[What to produce] Each line of the records is to be returned verbatim, with the images omitted.

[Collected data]

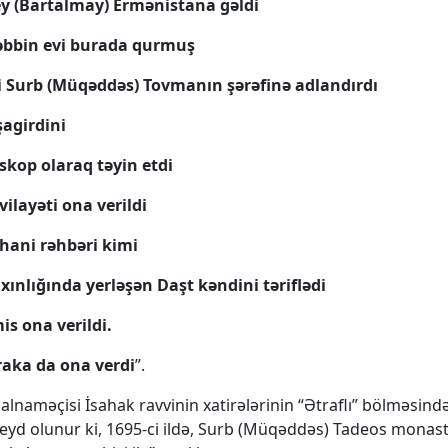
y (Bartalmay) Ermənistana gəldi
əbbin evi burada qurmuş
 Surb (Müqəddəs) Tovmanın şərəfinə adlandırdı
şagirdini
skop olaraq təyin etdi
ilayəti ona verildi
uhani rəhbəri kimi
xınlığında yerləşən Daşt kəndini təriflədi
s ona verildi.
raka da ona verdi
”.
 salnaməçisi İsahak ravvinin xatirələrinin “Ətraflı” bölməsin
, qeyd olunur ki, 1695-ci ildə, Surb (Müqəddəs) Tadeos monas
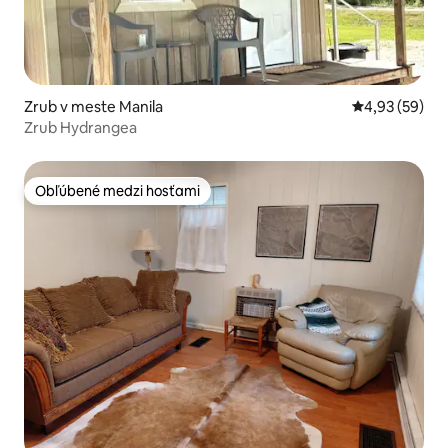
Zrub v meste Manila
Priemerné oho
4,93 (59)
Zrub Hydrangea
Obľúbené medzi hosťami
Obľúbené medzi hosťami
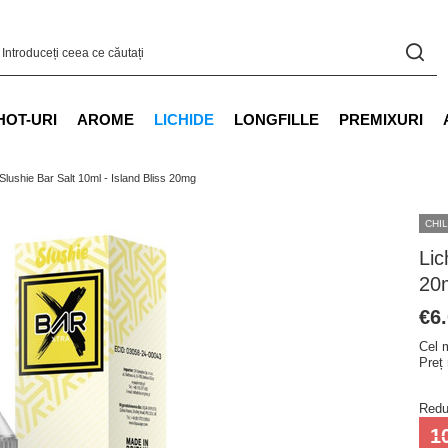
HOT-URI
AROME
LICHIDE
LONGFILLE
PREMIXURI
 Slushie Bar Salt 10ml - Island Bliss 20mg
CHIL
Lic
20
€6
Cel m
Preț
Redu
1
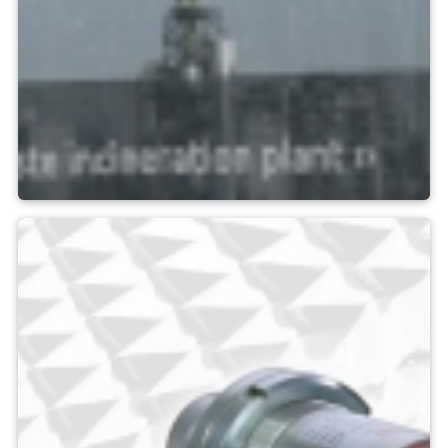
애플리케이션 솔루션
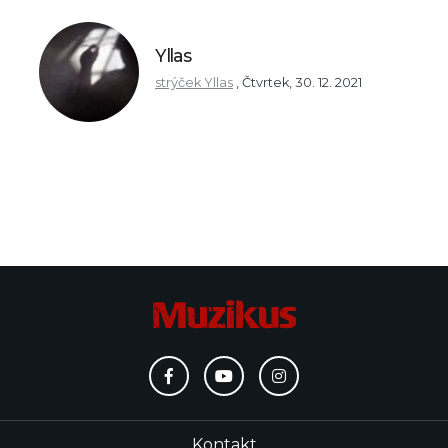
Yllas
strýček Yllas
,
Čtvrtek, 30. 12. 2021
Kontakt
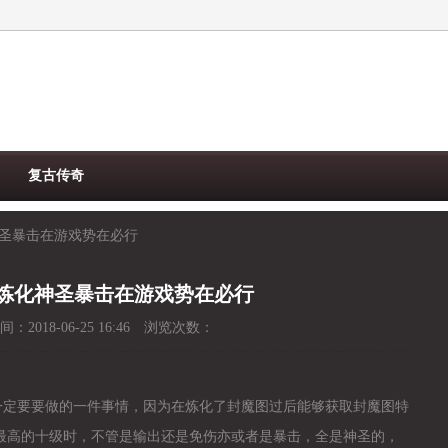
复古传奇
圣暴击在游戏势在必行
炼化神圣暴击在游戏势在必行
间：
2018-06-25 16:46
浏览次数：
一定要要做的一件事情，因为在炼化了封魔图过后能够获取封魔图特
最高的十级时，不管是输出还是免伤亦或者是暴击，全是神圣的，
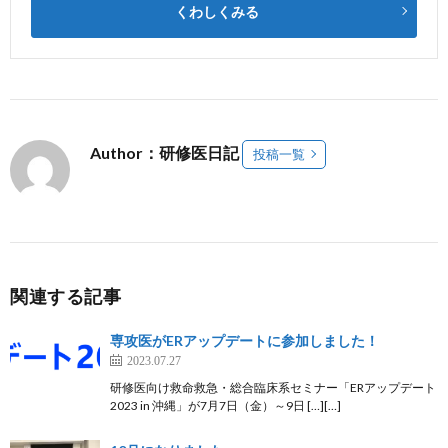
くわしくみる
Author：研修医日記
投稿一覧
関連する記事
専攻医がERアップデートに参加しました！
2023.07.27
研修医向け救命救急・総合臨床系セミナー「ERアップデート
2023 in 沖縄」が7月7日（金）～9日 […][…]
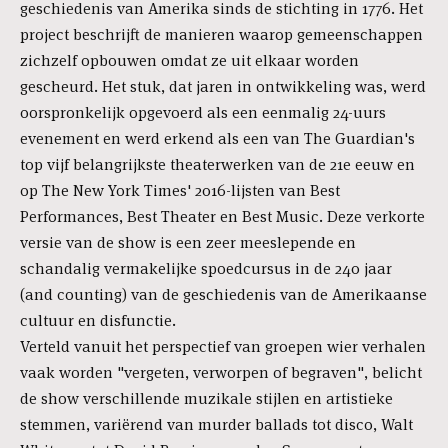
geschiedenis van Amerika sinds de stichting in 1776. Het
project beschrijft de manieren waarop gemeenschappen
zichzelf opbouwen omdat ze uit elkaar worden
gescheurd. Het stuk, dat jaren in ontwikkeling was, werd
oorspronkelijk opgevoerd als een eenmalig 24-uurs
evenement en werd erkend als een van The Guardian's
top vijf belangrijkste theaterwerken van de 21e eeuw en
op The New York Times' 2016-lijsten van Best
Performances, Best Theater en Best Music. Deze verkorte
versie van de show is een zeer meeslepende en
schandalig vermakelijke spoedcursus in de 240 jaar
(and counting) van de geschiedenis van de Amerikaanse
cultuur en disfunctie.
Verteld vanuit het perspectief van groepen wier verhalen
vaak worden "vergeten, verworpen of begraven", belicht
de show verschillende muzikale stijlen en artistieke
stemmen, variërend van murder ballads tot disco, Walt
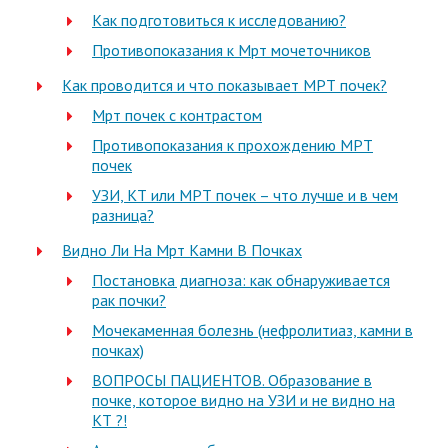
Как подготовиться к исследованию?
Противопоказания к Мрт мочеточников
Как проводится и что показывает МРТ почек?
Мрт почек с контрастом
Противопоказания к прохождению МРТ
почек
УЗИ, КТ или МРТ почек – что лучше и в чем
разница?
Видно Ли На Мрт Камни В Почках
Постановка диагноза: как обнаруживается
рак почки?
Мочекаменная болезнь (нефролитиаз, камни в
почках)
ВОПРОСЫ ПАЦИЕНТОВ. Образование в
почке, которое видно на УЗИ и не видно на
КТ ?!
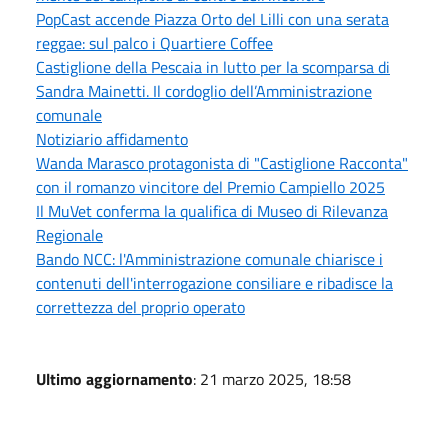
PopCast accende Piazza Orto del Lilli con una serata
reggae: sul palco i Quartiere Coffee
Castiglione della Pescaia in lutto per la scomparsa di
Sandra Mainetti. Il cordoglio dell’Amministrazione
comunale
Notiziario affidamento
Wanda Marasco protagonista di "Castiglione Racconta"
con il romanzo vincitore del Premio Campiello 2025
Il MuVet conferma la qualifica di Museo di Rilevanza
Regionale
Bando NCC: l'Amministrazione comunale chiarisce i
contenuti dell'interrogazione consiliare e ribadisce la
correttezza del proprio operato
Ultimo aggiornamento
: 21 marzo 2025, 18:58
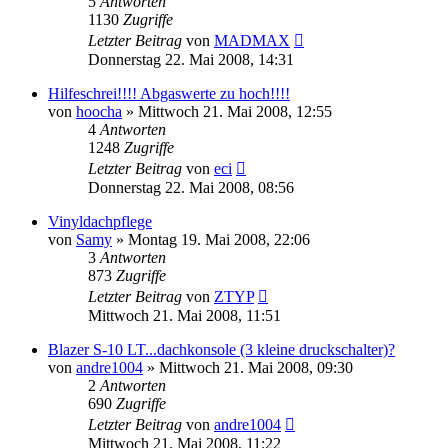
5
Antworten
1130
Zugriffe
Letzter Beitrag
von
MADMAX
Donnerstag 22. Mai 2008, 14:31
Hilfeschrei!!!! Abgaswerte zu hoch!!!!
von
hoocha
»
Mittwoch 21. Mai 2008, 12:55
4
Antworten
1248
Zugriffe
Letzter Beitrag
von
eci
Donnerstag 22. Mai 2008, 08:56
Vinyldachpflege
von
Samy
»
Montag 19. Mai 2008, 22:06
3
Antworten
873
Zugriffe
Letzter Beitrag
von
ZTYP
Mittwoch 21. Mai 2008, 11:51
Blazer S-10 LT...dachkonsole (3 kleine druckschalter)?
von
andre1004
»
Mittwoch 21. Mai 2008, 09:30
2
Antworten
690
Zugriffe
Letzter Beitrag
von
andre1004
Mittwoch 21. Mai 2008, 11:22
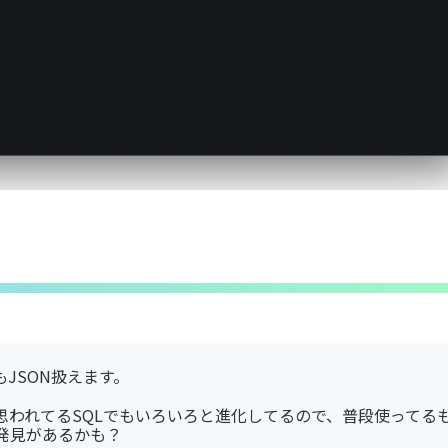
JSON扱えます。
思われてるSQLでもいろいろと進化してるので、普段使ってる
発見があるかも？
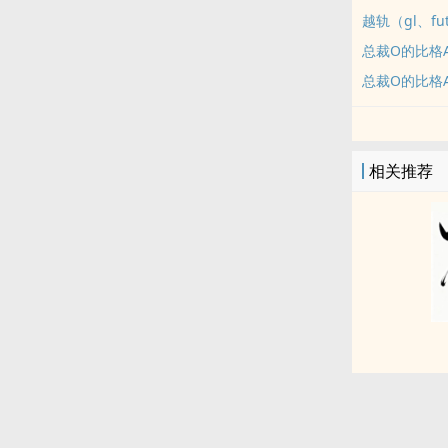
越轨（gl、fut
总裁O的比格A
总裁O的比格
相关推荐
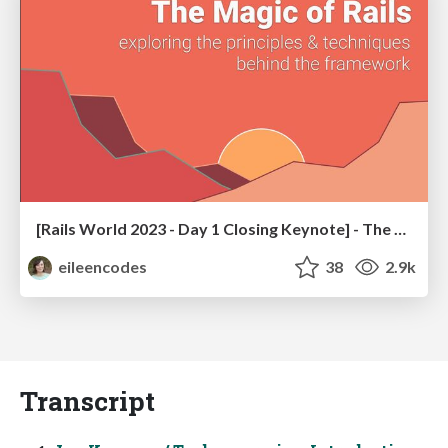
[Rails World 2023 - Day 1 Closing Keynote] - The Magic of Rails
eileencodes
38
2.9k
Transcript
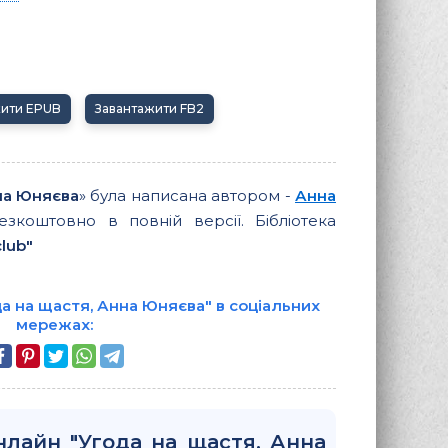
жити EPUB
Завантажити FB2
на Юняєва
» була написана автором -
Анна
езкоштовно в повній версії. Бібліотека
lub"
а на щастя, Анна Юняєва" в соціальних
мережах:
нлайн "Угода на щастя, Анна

[Result of this task]
y (Bartalmay) Ermənistana gəldi
əbbin evi burada qurmuş
 Surb (Müqəddəs) Tovmanın şərəfinə adlandırdı
şagirdini
skop olaraq təyin etdi
ilayəti ona verildi
uhani rəhbəri kimi
xınlığında yerləşən Daşt kəndini təriflədi
s ona verildi.
raka da ona verdi
”.
 salnaməçisi İsahak ravvinin xatirələrinin “Ətraflı” bölməsin
, qeyd olunur ki, 1695-ci ildə, Surb (Müqəddəs) Tadeos monas
Zrub v meste Manila
Priemerné oho
4,93 (59)
Zrub Hydrangea
Obľúbené medzi hosťami
Obľúbené medzi hosťami
HOT-URI
AROME
LICHIDE
LONGFILLE
PREMIXURI
 Slushie Bar Salt 10ml - Island Bliss 20mg
CHIL
Lic
20
€6
Cel m
Preț
Redu
1
애플리케이션 솔루션
Yllas
strýček Yllas
,
Čtvrtek, 30. 12. 2021
Kontakt
复古传奇
圣暴击在游戏势在必行
炼化神圣暴击在游戏势在必行
间：
2018-06-25 16:46
浏览次数：
一定要要做的一件事情，因为在炼化了封魔图过后能够获取封魔图特
最高的十级时，不管是输出还是免伤亦或者是暴击，全是神圣的，
くわしくみる
Author：研修医日記
投稿一覧
関連する記事
専攻医がERアップデートに参加しました！
2023.07.27
研修医向け救命救急・総合臨床系セミナー「ERアップデート
2023 in 沖縄」が7月7日（金）～9日 […][…]
geschiedenis van Amerika sinds de stichting in 1776. Het
project beschrijft de manieren waarop gemeenschappen
zichzelf opbouwen omdat ze uit elkaar worden
gescheurd. Het stuk, dat jaren in ontwikkeling was, werd
oorspronkelijk opgevoerd als een eenmalig 24-uurs
evenement en werd erkend als een van The Guardian's
top vijf belangrijkste theaterwerken van de 21e eeuw en
op The New York Times' 2016-lijsten van Best
Performances, Best Theater en Best Music. Deze verkorte
versie van de show is een zeer meeslepende en
schandalig vermakelijke spoedcursus in de 240 jaar
(and counting) van de geschiedenis van de Amerikaanse
cultuur en disfunctie.
Verteld vanuit het perspectief van groepen wier verhalen
vaak worden "vergeten, verworpen of begraven", belicht
de show verschillende muzikale stijlen en artistieke
stemmen, variërend van murder ballads tot disco, Walt
Как подготовиться к исследованию?
Противопоказания к Мрт мочеточников
Как проводится и что показывает МРТ почек?
Мрт почек с контрастом
Противопоказания к прохождению МРТ
почек
УЗИ, КТ или МРТ почек – что лучше и в чем
разница?
Видно Ли На Мрт Камни В Почках
Постановка диагноза: как обнаруживается
рак почки?
Мочекаменная болезнь (нефролитиаз, камни в
почках)
ВОПРОСЫ ПАЦИЕНТОВ. Образование в
почке, которое видно на УЗИ и не видно на
КТ ?!
PopCast accende Piazza Orto del Lilli con una serata
reggae: sul palco i Quartiere Coffee
Castiglione della Pescaia in lutto per la scomparsa di
Sandra Mainetti. Il cordoglio dell’Amministrazione
comunale
Notiziario affidamento
Wanda Marasco protagonista di "Castiglione Racconta"
con il romanzo vincitore del Premio Campiello 2025
Il MuVet conferma la qualifica di Museo di Rilevanza
Regionale
Bando NCC: l'Amministrazione comunale chiarisce i
contenuti dell'interrogazione consiliare e ribadisce la
correttezza del proprio operato
Ultimo aggiornamento
: 21 marzo 2025, 18:58
5
Antworten
1130
Zugriffe
Letzter Beitrag
von
MADMAX
Donnerstag 22. Mai 2008, 14:31
Hilfeschrei!!!! Abgaswerte zu hoch!!!!
von
hoocha
»
Mittwoch 21. Mai 2008, 12:55
4
Antworten
1248
Zugriffe
Letzter Beitrag
von
eci
Donnerstag 22. Mai 2008, 08:56
Vinyldachpflege
von
Samy
»
Montag 19. Mai 2008, 22:06
3
Antworten
873
Zugriffe
Letzter Beitrag
von
ZTYP
Mittwoch 21. Mai 2008, 11:51
Blazer S-10 LT...dachkonsole (3 kleine druckschalter)?
von
andre1004
»
Mittwoch 21. Mai 2008, 09:30
2
Antworten
690
Zugriffe
Letzter Beitrag
von
andre1004
Mittwoch 21. Mai 2008, 11:22
JSON扱えます。
思われてるSQLでもいろいろと進化してるので、普段使ってる
発見があるかも？
越轨（gl、fut
总裁O的比格A
总裁O的比格
相关推荐
[Rails World 2023 - Day 1 Closing Keynote] - The Magic of Rails
eileencodes
38
2.9k
Transcript
жити EPUB
Завантажити FB2
на Юняєва
» була написана автором -
Анна
езкоштовно в повній версії. Бібліотека
lub"
а на щастя, Анна Юняєва" в соціальних
мережах:
нлайн "Угода на щастя, Анна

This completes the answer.